Kuriosity Killz (2009)

Director: Trey McGriff
Stars: Trey McGriff and Caron Alisha McGriff

Filmmaker Trey McGriff makes a fine redneck narrator, somehow jolly without being over the top. As Ray Junior, he has that edge where he's not quite sane but could get by for the longest time without anyone calling him on it. Given that the character is from Georgia, I can easily buy into the act, because while I've met some wonderful people in southern Georgia, it has areas that felt like the closest I've ever been to Deliverance country. Ray Junior has the usual redneck hobbies: beer, guns and cowboy hats with skull and crossbones on them. Then again, when Candy comes over on an internet date and to appear in his movie, he plays Go Fish with her rather than some flavour of poker. She's a jolly young thing too, cute as a button and polite as punch, and I'm sure it wouldn't take much imagination to fathom what's going to happen to her soon enough. The handheld style gives it away before we even meet anyone. Fortunately there's a twist coming.
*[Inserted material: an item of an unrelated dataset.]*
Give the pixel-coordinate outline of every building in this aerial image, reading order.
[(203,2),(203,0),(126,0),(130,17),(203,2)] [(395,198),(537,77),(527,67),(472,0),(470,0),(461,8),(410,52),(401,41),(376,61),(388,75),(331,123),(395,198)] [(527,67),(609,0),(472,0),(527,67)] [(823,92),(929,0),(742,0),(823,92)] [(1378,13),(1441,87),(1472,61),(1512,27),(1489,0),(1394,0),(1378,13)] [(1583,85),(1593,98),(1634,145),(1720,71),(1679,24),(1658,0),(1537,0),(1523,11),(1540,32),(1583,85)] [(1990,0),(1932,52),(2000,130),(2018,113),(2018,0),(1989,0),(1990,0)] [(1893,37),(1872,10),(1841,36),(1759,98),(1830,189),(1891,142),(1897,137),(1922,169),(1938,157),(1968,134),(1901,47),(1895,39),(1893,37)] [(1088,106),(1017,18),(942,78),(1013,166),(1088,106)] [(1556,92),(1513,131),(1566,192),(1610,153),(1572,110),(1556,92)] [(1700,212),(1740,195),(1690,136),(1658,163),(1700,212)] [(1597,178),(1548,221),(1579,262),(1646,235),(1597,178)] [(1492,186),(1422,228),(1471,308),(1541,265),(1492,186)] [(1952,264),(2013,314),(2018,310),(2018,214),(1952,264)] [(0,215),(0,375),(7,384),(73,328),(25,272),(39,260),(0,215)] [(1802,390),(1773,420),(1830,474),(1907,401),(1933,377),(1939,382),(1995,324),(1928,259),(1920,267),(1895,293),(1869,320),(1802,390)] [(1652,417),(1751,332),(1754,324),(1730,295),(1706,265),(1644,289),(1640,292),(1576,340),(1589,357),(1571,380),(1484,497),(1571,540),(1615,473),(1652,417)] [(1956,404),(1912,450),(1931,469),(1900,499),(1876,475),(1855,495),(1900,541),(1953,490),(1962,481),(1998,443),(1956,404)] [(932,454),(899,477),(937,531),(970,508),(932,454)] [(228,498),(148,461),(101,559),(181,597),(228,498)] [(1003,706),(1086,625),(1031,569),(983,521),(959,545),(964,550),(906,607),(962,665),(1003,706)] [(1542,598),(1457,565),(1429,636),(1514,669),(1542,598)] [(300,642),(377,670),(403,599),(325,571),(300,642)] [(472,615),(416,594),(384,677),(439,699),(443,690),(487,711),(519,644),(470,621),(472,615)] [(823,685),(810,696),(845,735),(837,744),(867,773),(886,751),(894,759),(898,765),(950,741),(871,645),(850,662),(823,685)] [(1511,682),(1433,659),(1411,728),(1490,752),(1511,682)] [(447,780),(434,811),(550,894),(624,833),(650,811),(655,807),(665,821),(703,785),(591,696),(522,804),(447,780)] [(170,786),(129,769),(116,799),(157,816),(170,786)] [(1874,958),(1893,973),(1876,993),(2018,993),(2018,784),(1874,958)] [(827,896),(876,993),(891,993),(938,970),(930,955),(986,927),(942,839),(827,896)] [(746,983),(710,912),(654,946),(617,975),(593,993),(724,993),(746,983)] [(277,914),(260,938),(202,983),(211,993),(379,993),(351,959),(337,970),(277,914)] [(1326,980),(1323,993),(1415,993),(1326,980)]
Unfortunately I enjoyed McGriff more as an actor than as a filmmaker. This is utterly his picture, as he didn't just write and direct but handled every other technical aspect of the film from composing the score through designing the sets and costumes to handling the camera, in addition to playing two of the three characters we see. I liked the story, not that it was deep but because it was jovial and engaging and has a neat twist, but that's about all. I don't like handheld camerawork at the best of times and McGriff didn't have the budget of a Cloverfield to play with here. He worked in black and white throughout which comes off as grey and featureless. The jolly tone meant that the pace was lethargic rather than suspenseful. The electronic music is jarring. In the end, I wanted to like this a lot more than I did, but it really needs a lot of tightening up to turn it into what it really wants to be. I have a feeling the bits McGriff is most proud of are the bits I liked the least.